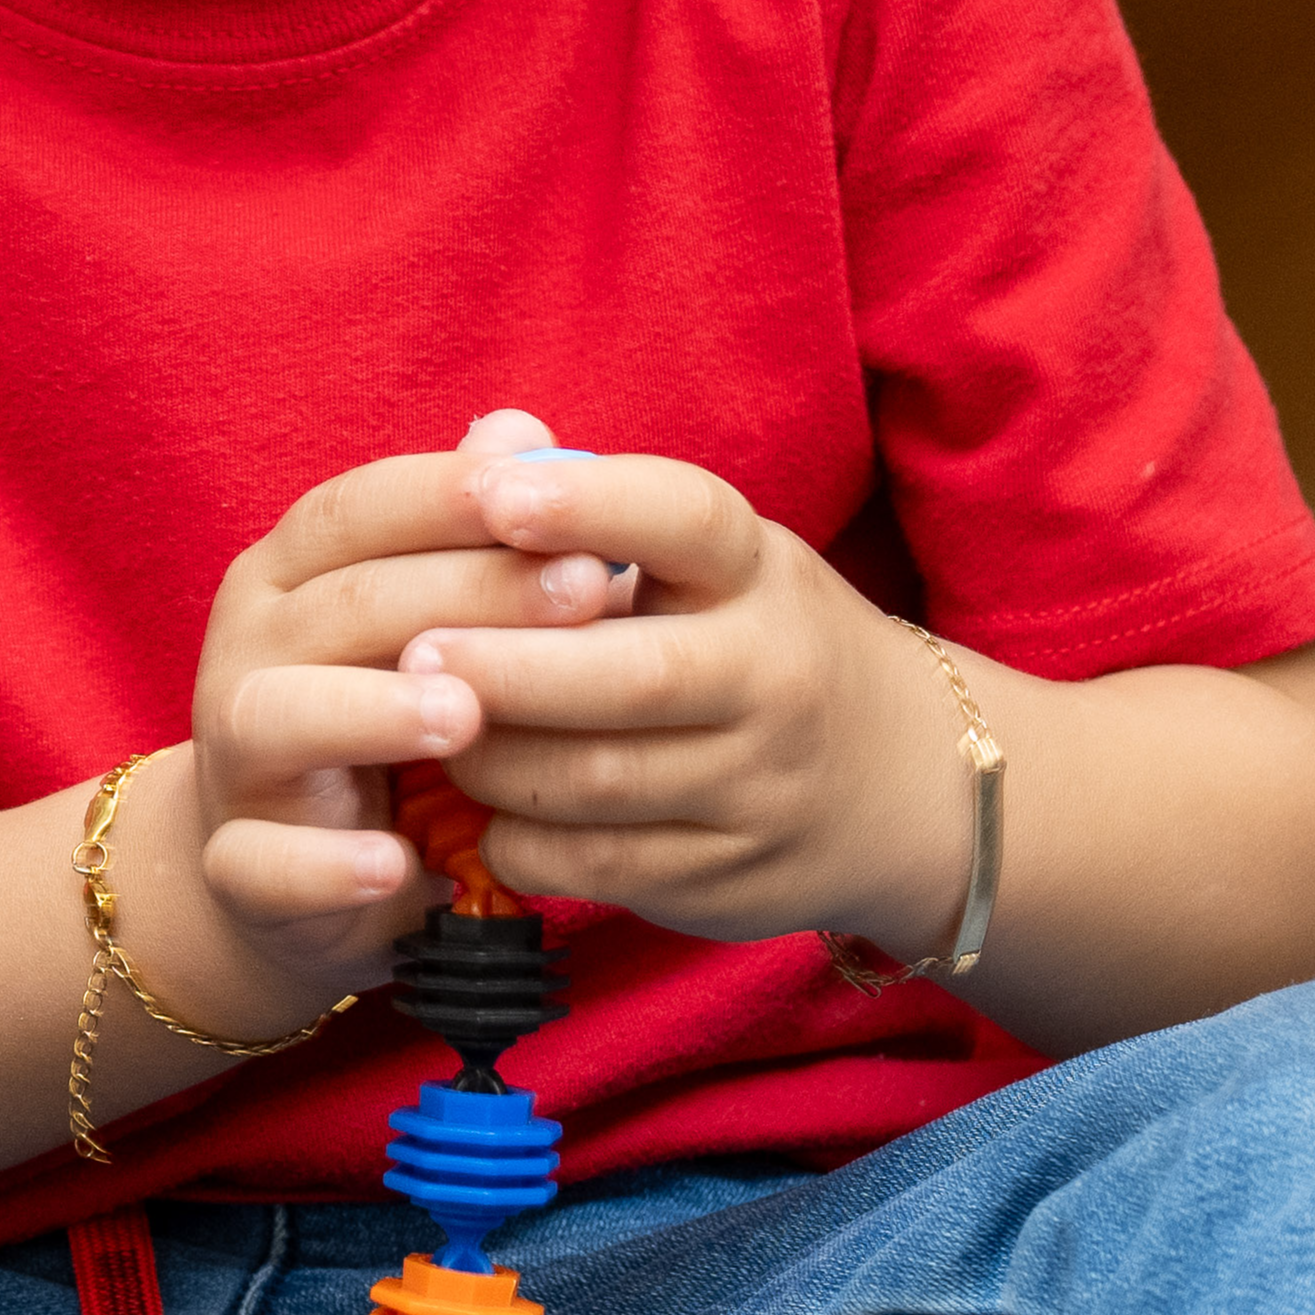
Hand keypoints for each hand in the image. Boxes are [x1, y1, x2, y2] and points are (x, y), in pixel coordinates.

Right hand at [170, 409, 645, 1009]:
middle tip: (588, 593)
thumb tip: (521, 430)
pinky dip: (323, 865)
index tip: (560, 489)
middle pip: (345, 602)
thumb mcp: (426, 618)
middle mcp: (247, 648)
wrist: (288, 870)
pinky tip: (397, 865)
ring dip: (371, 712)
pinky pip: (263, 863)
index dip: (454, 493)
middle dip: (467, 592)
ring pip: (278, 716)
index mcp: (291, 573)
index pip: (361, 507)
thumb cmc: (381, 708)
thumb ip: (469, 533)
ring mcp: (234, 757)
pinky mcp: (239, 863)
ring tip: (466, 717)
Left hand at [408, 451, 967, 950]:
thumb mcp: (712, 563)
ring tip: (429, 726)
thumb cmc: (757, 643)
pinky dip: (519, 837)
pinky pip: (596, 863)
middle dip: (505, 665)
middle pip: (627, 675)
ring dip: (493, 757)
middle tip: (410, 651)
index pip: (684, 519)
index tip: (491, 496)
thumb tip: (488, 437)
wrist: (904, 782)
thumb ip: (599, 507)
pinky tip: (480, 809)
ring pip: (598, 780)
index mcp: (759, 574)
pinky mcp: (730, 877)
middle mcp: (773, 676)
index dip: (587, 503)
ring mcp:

* **WHAT TO DO**
Using the records above, copy word for word the line with "middle tip: (588, 593)", the line with "index dip: (454, 493)", and every line between them.

* **RESULT**
middle tip: (588, 593)
thumb tip: (521, 430)
pinky dip: (323, 865)
index tip: (560, 489)
middle pip: (345, 602)
thumb mcp: (426, 618)
middle mcp: (247, 648)
wrist: (288, 870)
pinky tip: (397, 865)
ring dip: (371, 712)
pinky pip: (263, 863)
index dip: (454, 493)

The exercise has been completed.